*Supplied text*:
Friday 11 December 2015

Retailer

          INTRODUCTION – Retailer

Retailing is an important service industry, it is the activity involved in the sale of products to the ultimate consumer.
Retailing institution exists to ensure that the consumers who are the focus of any productive activity receive the goods and services at the right time, right place, right quantity and at the right price. Perhaps, the best known of the marketing institutions is the retailing outlet. This is largely due to the fact that he is the most often encountered. He serves as the final link between the manufacturer and the consumer.
According to Oladele (2009), he described retailing as one of the crucial functions of the marketing process. It consists of the activities involved in the sale of commodities to the ultimate consumer. In other words, the retailer is the last link in the chain of distribution. Producers generally rely on independent retailers to sell their products to ultimate consumers.
The retailer is a specialist in selling and the community looks to him for the supply of the needed goods at a convenient place, in convenient quantities, at reasonable prices and at a time when they are wanted.
The retailer is generally able to ascertain first hand needs and requirements of consumers. He also exercises a considerable influence on their buying decisions.
     MEANING OF RETAILING
According to Kevin et al, (2003), they describe retailing as all activities involved in selling, renting, and providing goods and services to ultimate consumers for personal, family, or household use.
         
By Kotler (2006), he said retailing includes all the activities involved in selling goods or services directly to final consumers for personal use. A retailer or retail store is any business enterprise whose sales volume comes primarily from retailing. Any organization selling to final consumers whether it is a manufacturer, wholesaler, or retailer is doing retailing.
A retailer purchases goods or products in large quantities from manufacturers directly or through a wholesaler, and then sells smaller quantities to the consumer for a profit.
Retailing therefore, involves all activities necessary for the sale of goods and services to the ultimate consumers and users.
      DEVELOPMENTAL TRENDS IN RETAILING
At this point, we can summarize the main developments retailers and manufacturers need to take into account in planning competitive strategies.

*Supplied material*:
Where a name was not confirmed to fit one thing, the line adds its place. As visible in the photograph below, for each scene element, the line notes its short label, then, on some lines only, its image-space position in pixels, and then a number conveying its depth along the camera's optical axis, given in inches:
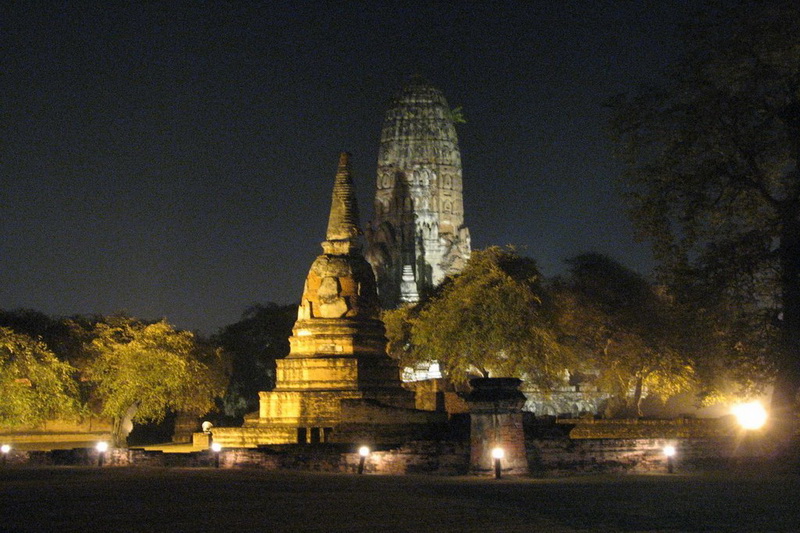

*Things to do*:
1 > Duplicate the passage of the retailing text from "Friday 11 December" to "and the consumer.".
2 > In the retailing text, from whom does a retailer purchase goods in large quantities?

*Results for each task*:
1 >
Friday 11 December 2015

Retailer

          INTRODUCTION – Retailer

Retailing is an important service industry, it is the activity involved in the sale of products to the ultimate consumer.
Retailing institution exists to ensure that the consumers who are the focus of any productive activity receive the goods and services at the right time, right place, right quantity and at the right price. Perhaps, the best known of the marketing institutions is the retailing outlet. This is largely due to the fact that he is the most often encountered. He serves as the final link between the manufacturer and the consumer.

2 > From manufacturers directly or through a wholesaler.